Indexes metadata from Crossref into Elasticsearch. Primarily to be used with Biblio-Glutton.
It is currently a single-purpose application that has the format for Glutton hardcoded.
If you want to modify what data is being indexed you need to modify
the ToSimplifiedPublication
function in the root package.
This application can read both regular JSON as well as newline-delimited JSON (NDJSON). It supports GZIP and uncompressed data (TAR will be added). You can read from single files, directories or stdin. Configuration can be done via commandline flags or env variables.
Make sure you have Go installed and made sure that the correct folders are added to $PATH. Then run:
go install github.com/karatekaneen/crossrefindexer/cmd/crossrefindexer`
To see full configuration options run crossrefindexer --help
.
The output below is how it looks at the time of writing.
Usage: crossrefindexer
Small CLI application to uncompress and index Crossref metadata. It can read
from file, directories and stdin. It supports both compressed (gzip only at the
time of writing) and raw JSON/NDJSON.

#### Task details:
Copy out the part of the Crossref indexer description that opens with the words containing "Usage: crossrefindexer" and closes with "and raw JSON/NDJSON.", substituting "standard input" for "stdin".

#### Data records:
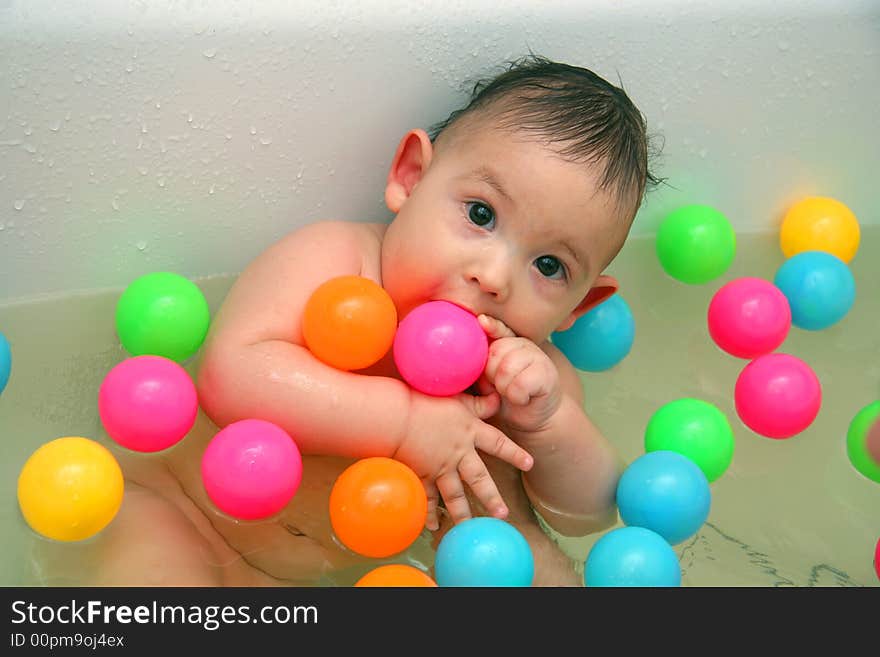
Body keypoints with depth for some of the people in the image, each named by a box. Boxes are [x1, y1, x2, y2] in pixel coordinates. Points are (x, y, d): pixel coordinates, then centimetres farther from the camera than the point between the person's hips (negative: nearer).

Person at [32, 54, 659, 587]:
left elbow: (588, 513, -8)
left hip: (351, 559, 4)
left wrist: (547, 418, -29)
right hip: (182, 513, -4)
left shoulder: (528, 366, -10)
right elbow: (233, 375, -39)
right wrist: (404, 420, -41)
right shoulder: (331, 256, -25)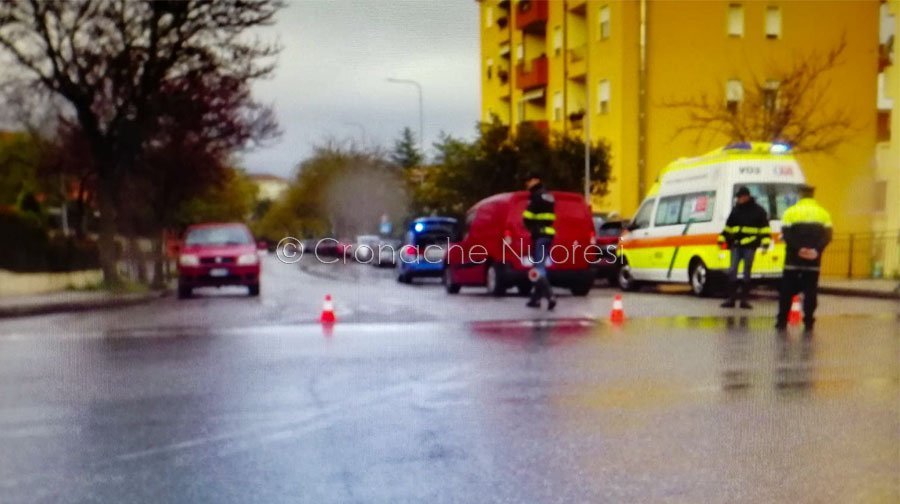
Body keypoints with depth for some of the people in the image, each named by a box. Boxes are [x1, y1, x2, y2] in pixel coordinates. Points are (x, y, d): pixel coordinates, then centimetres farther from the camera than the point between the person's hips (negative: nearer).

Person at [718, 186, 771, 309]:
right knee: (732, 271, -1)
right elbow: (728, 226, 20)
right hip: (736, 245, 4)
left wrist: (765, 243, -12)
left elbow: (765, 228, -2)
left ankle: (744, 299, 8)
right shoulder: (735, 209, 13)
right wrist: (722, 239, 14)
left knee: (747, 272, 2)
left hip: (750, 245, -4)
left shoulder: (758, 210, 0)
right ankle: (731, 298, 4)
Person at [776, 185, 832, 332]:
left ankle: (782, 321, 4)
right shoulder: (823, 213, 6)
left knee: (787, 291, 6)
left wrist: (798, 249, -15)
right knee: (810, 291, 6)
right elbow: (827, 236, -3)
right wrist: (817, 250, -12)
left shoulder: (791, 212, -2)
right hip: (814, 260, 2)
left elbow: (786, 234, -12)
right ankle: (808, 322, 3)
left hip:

#### Solution for this task:
Usage: crossrefindexer
Small CLI application to uncompress and index Crossref metadata. It can read
from file, directories and standard input. It supports both compressed (gzip only at the
time of writing) and raw JSON/NDJSON.